O Programa Bolsa Família, o presumido grande poder de comunicação do Lula ou a propaganda da mídia não teriam capacidade de reforçar tanto a adesão dos trabalhadores à Ordem sem a referida configuração particular da economia, nucleada pela estabilidade da moeda. Os programas sociais de transferência de renda não chegam à vanguarda dos trabalhadores, mas este segmento encontra-se tão apassivado quanto a população localizada abaixo da linha da pobreza. A capacidade de comunicação e o carisma de Dilma Rousseff são pífios, no entanto, seus índices de aprovação são tão altos quanto os atingidos por Lula. Existem apenas dois fatos superestruturais importantes na configuração do presente apassivamento das massas: a adesão do PT a um programa neoliberal e o apoio do outrora chamado “novo sindicalismo”, simbolizado pela CUT, e de muitos movimentos sociais aos governos petistas. Esses deslocamentos para a direita impuseram a necessidade de uma custosa reorganização do sindicalismo revolucionário e um demorado trabalho pela ampliação da influência dos partidos de esquerda que permaneceram fiéis à causa dos trabalhadores. Evidentemente, a ausência de organizações sindicais e políticas revolucionárias com enraizamento profundo e capilaridade nacional contribui para o apassivamento do proletariado, já que os trabalhadores permanecem sem acesso a discursos alternativos em relação à fala da Ordem e ficam privados de uma prática sindical e política anticapitalista.

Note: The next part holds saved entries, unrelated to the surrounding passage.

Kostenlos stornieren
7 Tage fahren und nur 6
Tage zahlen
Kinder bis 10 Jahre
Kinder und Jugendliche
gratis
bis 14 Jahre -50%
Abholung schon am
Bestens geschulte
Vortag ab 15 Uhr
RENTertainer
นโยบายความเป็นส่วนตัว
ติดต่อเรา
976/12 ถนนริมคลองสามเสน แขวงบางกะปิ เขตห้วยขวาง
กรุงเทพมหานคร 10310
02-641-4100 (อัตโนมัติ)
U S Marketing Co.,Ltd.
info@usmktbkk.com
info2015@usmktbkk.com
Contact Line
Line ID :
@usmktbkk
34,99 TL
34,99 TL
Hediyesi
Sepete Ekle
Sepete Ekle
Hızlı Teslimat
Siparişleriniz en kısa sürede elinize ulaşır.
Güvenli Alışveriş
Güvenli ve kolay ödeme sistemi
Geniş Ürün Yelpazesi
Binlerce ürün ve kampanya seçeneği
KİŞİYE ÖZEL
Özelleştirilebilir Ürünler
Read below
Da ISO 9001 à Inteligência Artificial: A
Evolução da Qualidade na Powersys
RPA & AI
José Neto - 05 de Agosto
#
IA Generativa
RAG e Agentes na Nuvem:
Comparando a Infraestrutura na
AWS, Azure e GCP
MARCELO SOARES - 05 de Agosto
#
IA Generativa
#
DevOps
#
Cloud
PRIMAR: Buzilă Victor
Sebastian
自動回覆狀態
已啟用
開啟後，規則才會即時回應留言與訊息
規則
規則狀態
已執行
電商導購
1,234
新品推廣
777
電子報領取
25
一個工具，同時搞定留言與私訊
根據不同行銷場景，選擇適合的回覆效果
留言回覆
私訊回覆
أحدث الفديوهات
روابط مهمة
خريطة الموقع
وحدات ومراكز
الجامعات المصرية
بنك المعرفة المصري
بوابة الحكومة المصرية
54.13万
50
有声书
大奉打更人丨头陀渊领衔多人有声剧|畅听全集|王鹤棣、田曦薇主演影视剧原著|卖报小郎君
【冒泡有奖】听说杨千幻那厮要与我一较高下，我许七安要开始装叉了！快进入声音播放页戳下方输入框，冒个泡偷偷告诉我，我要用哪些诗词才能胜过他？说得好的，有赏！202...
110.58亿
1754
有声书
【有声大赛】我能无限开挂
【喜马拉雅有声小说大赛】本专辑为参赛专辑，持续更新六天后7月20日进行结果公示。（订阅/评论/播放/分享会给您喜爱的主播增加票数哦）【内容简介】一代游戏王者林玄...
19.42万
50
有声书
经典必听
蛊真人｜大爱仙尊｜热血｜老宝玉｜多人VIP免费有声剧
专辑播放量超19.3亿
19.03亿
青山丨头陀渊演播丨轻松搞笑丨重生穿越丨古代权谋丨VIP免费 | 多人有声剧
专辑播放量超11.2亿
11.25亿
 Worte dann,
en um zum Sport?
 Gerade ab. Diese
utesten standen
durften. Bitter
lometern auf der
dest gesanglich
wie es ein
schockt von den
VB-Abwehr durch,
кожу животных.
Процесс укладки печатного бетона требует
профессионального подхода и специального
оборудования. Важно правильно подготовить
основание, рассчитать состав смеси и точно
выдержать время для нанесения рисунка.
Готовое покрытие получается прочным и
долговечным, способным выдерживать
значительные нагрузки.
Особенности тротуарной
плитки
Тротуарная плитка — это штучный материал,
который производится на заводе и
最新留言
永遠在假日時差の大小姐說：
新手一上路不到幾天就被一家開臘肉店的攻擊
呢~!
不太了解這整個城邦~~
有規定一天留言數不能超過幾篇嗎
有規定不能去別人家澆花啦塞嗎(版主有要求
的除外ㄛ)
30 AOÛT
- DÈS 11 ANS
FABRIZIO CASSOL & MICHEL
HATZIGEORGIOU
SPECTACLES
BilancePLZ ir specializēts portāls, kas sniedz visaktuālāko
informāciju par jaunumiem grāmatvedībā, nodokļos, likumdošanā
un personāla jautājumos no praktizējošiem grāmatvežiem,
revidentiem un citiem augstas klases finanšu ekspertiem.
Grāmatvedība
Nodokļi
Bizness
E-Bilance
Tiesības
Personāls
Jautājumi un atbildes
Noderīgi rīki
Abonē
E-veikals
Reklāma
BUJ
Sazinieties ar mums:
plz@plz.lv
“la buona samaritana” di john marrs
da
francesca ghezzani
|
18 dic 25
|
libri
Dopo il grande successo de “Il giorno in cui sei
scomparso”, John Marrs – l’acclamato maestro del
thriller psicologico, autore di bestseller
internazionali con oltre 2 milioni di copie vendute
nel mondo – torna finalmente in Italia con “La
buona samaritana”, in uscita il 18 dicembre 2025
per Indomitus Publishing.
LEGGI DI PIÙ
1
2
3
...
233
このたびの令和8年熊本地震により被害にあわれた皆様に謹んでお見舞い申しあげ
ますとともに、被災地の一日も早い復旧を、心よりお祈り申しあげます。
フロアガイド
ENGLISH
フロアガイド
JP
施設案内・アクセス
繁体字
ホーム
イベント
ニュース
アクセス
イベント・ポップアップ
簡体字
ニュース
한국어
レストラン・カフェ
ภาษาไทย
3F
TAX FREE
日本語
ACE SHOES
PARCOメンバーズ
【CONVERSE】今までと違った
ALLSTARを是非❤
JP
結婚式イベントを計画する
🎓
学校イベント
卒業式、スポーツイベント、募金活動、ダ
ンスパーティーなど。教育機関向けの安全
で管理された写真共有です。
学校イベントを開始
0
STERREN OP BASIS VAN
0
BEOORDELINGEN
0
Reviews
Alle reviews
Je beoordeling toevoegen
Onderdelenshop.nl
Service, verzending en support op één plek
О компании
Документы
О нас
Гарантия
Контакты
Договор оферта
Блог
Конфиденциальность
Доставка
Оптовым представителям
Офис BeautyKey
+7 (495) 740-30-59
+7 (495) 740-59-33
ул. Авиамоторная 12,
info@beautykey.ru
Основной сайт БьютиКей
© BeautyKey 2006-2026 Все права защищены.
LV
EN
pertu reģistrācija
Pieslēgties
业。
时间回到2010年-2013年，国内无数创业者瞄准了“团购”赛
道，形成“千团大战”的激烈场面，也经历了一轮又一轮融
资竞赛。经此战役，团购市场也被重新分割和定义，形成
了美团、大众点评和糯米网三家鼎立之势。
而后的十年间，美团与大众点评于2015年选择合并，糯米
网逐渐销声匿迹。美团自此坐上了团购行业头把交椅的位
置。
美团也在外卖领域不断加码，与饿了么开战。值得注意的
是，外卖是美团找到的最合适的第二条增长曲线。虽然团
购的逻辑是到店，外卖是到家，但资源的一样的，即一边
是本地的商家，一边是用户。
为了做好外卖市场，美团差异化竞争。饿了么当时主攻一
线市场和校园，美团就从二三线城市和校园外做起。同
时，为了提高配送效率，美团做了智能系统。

A superação do apassivamento pressupõe uma crise econômica, mas também a realização de um esforço minucioso, cotidiano e silencioso de reconstrução do movimento sindical, bem como a consolidação dos partidos revolucionários e a ampliação de sua influência. É preciso um forte empenho na organização dos trabalhadores pela base, na elaboração de programas, na transformação das injustiças em palavras de ordem, na defesa das políticas públicas e, além disso, é necessário o exercício da paciência enquanto a toupeira da história faz a sua parte.